◆ EXERCISE DESCRIPTION: Across the records, count every line that includes "distance" and give the number by itself.

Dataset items
───

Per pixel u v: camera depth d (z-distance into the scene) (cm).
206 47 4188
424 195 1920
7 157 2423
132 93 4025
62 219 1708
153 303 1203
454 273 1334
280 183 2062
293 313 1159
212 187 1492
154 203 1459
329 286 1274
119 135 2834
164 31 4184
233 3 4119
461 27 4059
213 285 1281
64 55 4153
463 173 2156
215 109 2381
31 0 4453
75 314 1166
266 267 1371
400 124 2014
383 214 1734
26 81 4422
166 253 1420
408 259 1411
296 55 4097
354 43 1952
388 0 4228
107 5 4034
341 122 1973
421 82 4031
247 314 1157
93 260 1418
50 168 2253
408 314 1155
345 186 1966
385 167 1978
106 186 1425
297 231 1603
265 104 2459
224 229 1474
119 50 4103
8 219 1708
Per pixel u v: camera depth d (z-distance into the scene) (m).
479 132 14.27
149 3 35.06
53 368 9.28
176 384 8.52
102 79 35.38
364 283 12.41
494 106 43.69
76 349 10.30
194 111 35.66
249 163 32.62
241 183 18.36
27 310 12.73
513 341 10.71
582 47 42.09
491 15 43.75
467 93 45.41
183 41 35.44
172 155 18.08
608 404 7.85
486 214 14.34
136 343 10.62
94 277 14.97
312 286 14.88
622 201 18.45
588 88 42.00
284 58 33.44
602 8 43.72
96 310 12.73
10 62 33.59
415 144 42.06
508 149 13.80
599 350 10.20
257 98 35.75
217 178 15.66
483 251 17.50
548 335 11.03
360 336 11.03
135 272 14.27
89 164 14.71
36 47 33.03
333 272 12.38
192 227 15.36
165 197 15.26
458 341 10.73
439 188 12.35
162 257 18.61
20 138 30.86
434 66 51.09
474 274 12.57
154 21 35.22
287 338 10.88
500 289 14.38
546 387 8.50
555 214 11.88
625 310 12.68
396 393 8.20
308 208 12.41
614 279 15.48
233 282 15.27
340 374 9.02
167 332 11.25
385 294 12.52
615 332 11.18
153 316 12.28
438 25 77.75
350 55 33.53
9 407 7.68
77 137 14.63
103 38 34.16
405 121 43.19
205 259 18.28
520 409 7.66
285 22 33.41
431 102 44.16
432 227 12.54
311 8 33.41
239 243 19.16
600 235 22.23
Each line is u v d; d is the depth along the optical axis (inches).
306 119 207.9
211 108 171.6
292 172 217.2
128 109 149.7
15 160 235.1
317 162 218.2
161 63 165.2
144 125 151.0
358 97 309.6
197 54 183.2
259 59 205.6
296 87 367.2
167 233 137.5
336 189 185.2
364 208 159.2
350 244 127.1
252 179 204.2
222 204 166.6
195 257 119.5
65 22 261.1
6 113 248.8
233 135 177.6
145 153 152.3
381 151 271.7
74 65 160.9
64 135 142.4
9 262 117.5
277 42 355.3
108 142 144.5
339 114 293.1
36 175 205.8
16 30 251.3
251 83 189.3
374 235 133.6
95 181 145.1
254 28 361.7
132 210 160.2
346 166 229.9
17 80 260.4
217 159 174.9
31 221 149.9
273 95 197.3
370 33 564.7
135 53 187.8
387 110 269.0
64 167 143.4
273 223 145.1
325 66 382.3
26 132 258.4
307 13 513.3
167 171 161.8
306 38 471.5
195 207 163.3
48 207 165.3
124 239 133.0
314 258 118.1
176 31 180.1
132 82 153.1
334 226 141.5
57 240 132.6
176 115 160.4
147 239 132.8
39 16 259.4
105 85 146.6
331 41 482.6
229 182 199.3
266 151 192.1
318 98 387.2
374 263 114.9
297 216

───

◆ RESPONSE FOR THIS EXERCISE: 2